Defaulting on a personal loan is a serious situation. You’ll likely see a drop in your credit score, you’ll be contacted by debt collectors, and it could affect your ability to get loans and good interest rates for years to come. The only way to avoid this situation is to make payments on your loans and make them on time. Paying off your loan by the agreed-upon due date will help you avoid all of this. Although we understand that sometimes this is easier said than done.
Making on-time payments for your loans and credit cards is a big deal. This is one of the biggest factors that consistently affect your credit score. Here’s how your credit score is calculated:
- 35% Payment history (whether you make payments on time)

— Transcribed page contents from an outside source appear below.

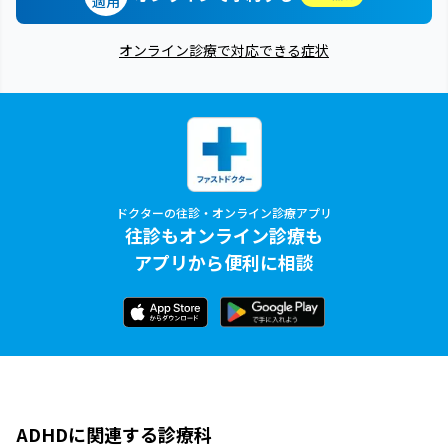
適用
オンライン診療で対応できる症状
ドクターの往診・オンライン診療アプリ
往診もオンライン診療も
アプリから便利に相談
ADHDに関連する診療科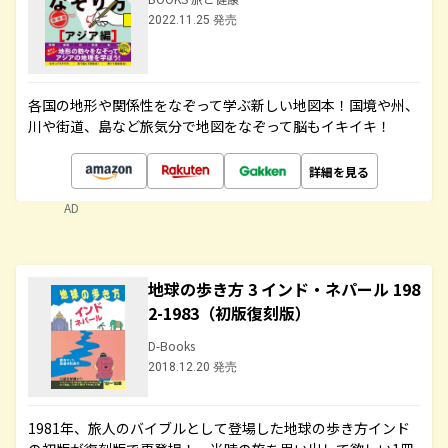
2022.11.25 発売
各国の地形や関係性をなぞって学ぶ新しい地図本！国境や州、
川や街道、島など旅気分で地図をなぞって脳もイキイキ！
詳細を見る
AD
地球の歩き方 3 インド・ネパール 198
2-1983（初版復刻版）
D-Books
2018.12.20 発売
1981年、旅人のバイブルとして登場した地球の歩き方インド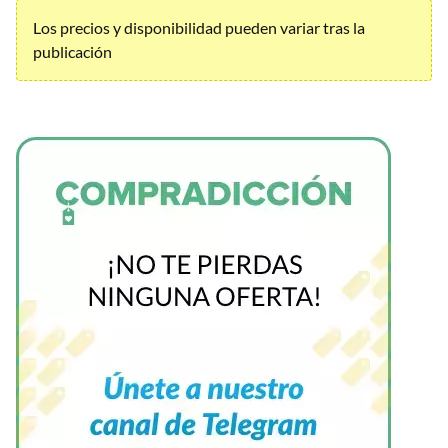
Los precios y disponibilidad pueden variar tras la
publicación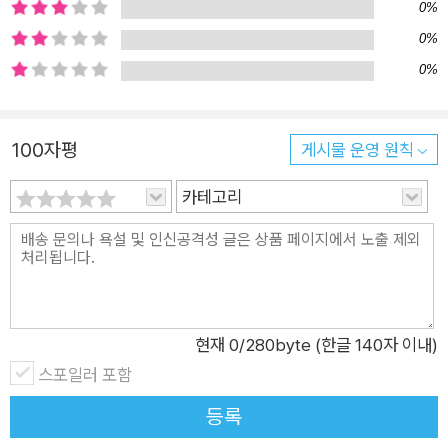
0%
0%
0%
100자평
게시물 운영 원칙
카테고리
현재
0
/280byte (한글 140자 이내)
스포일러 포함
등록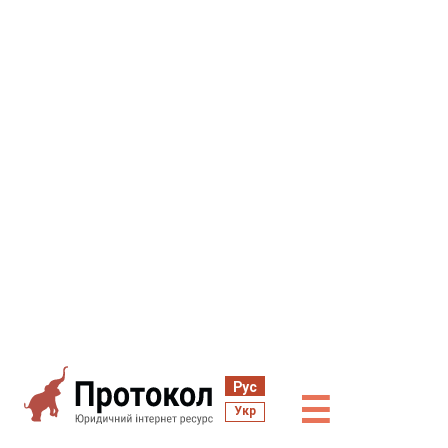
Рус
☰
Укр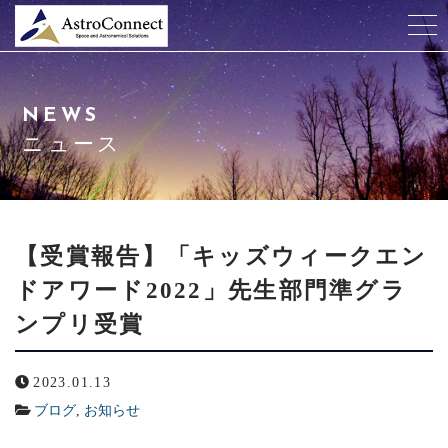
当社について
NEWS
天井プラネタリウム
ニュース
サービス紹介
会社概要
【受賞報告】「キッズウィークエン
ドアワード2022」先生部門準グラ
ニュース
ンプリ受賞
よくある質問
2023.01.13
申込/お問合せ
ブログ
,
お知らせ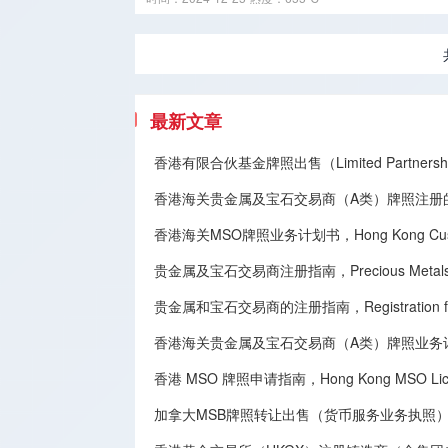
最新文章
香港有限合伙基金牌照出售（Limited Partnership
香港海关贵金属及宝石交易商（A类）牌照注册
香港海关MSO牌照业务计划书，Hong Kong Customs 
贵金属及宝石交易商注册指南，Precious Metals and G
贵金属和宝石交易商的注册指南，Registration for Deal
香港海关贵金属及宝石交易商（A类）牌照业务
香港 MSO 牌照申请指南，Hong Kong MSO License
加拿大MSB牌照转让​出售（货币服务业务执照），Canadian MSB 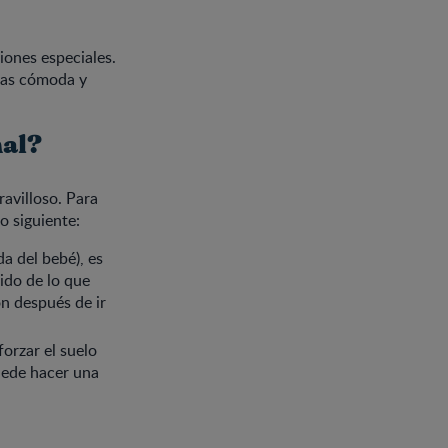
iones especiales.
ntas cómoda y
nal?
ravilloso. Para
o siguiente:
ida del bebé), es
ido de lo que
ón después de ir
orzar el suelo
puede hacer una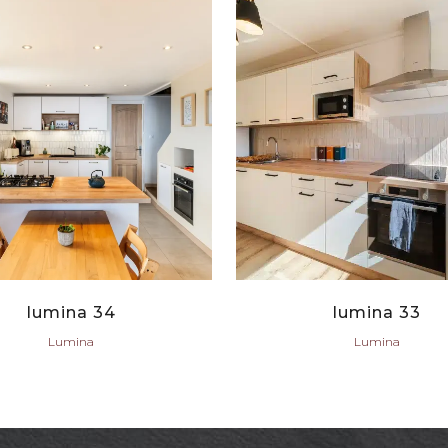
VIEW
VIEW
lumina 34
lumina 33
Lumina
Lumina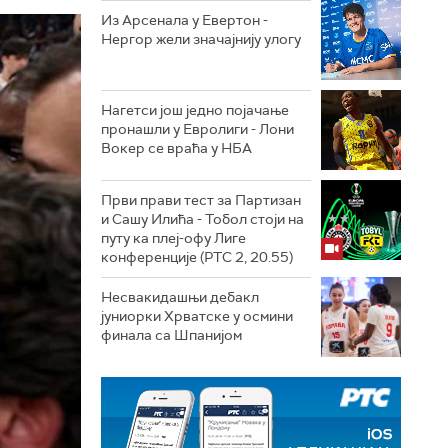
Из Арсенала у Евертон -
Нергор жели значајнију улогу
Нагетси још једно појачање
пронашли у Евролиги - Лони
Вокер се враћа у НБА
Први прави тест за Партизан
и Сашу Илића - Тобол стоји на
путу ка плеј-офу Лиге
конференције (РТС 2, 20.55)
Несвакидашњи дебакл
јуниорки Хрватске у осмини
финала са Шпанијом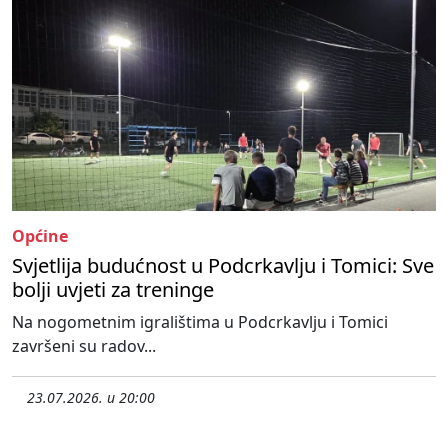
Općine
Svjetlija budućnost u Podcrkavlju i Tomici: Sve
bolji uvjeti za treninge
Na nogometnim igralištima u Podcrkavlju i Tomici
završeni su radov...
23.07.2026. u 20:00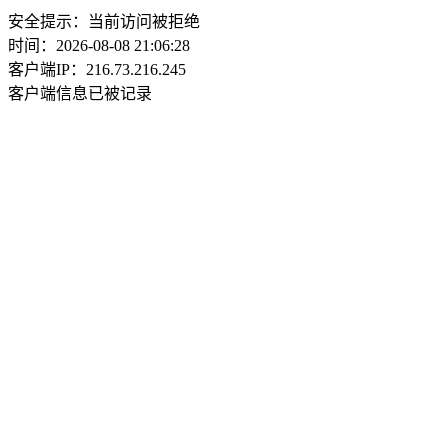
安全提示：当前访问被拒绝
时间：2026-08-08 21:06:28
客户端IP：216.73.216.245
客户端信息已被记录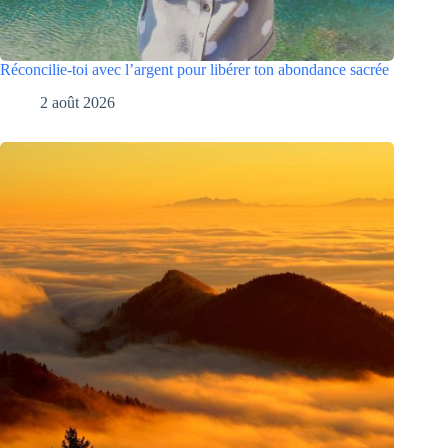
Réconcilie-toi avec l’argent pour libérer ton abondance sacrée
2 août 2026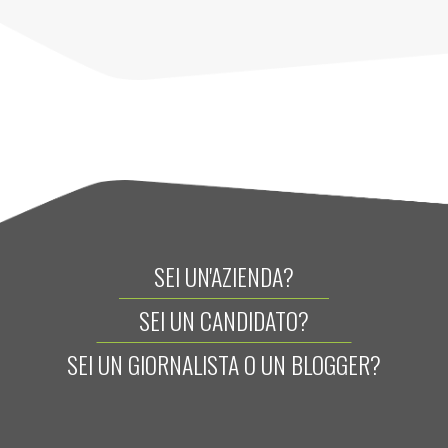
SEI UN'AZIENDA?
SEI UN CANDIDATO?
SEI UN GIORNALISTA O UN BLOGGER?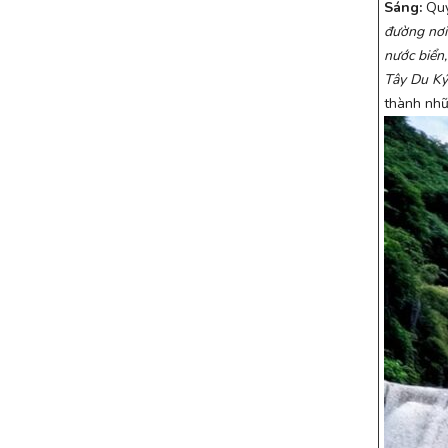
Sáng:
Quý
đường nơi
nước biển
Tây Du Ký
thành nhữ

- 30% Amounts owed (or total debt)
- 15% Length of credit history (how long you’ve used credit/loans)
- 10% New credit (new loans, credit cards, etc.)
- 10% Credit mix (how many different types of credit/loans you have)
As you can see from this breakdown, whether or not you make payments on time will have a large impact on your overall credit score. This is why it’s so important to only take out loans and credit cards that you know you can pay off by their due dates. While one missed payment may not drop your score, consistently paying late or missing payments can.
Before signing for that loan make sure you completely understand all of the costs, terms, and conditions. This can help you avoid a lot of financial heartache in the future.